__Dataset entries__
################

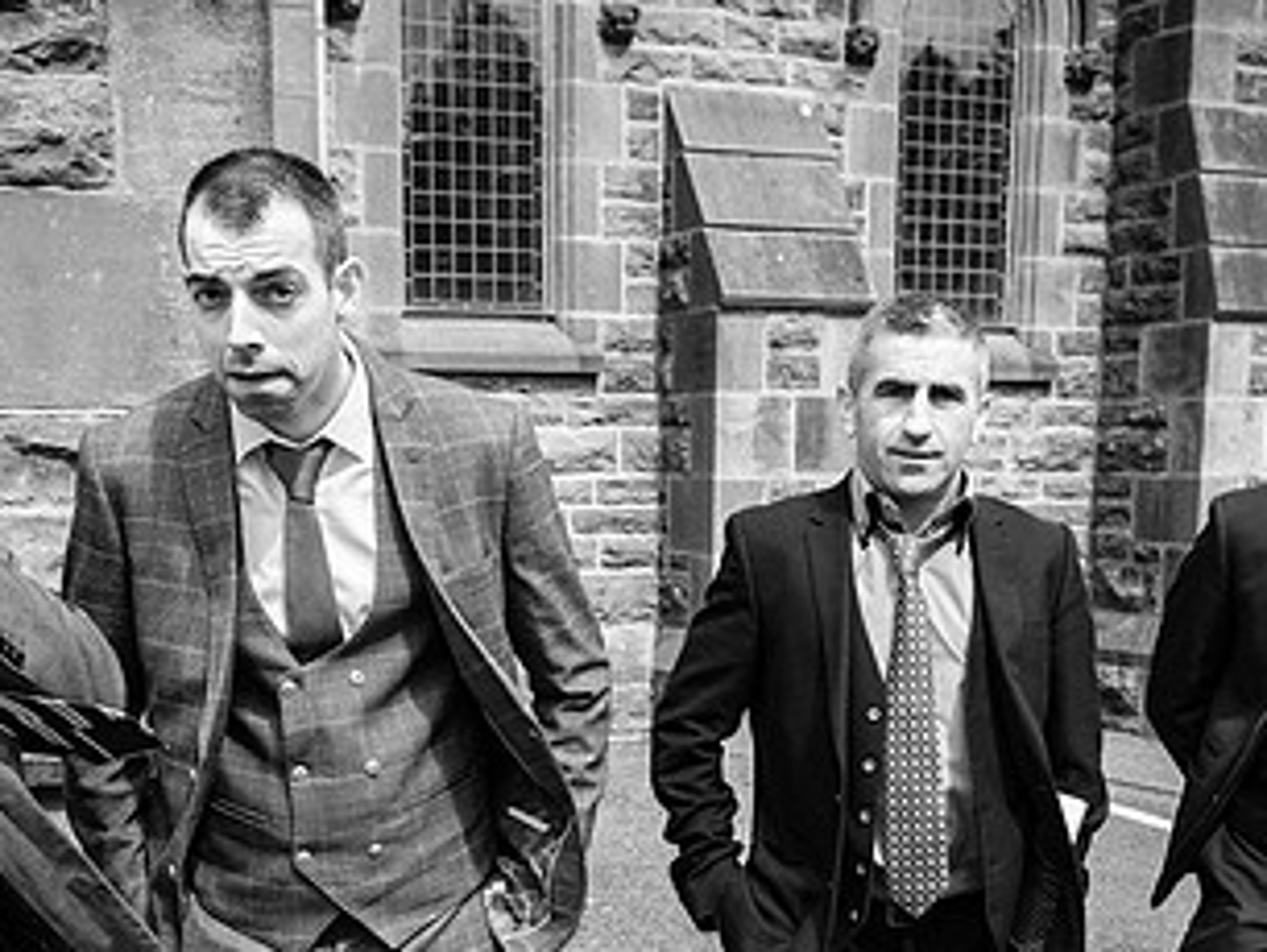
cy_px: 848
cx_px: 535
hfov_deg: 38.8
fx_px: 1795
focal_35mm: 49
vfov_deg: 28.6
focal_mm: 16
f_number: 3.2
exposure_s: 1/500
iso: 200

################

In your copy, include every record word for word but no pictures.

cy_px: 848
cx_px: 535
hfov_deg: 38.8
fx_px: 1795
focal_35mm: 49
vfov_deg: 28.6
focal_mm: 16
f_number: 3.2
exposure_s: 1/500
iso: 200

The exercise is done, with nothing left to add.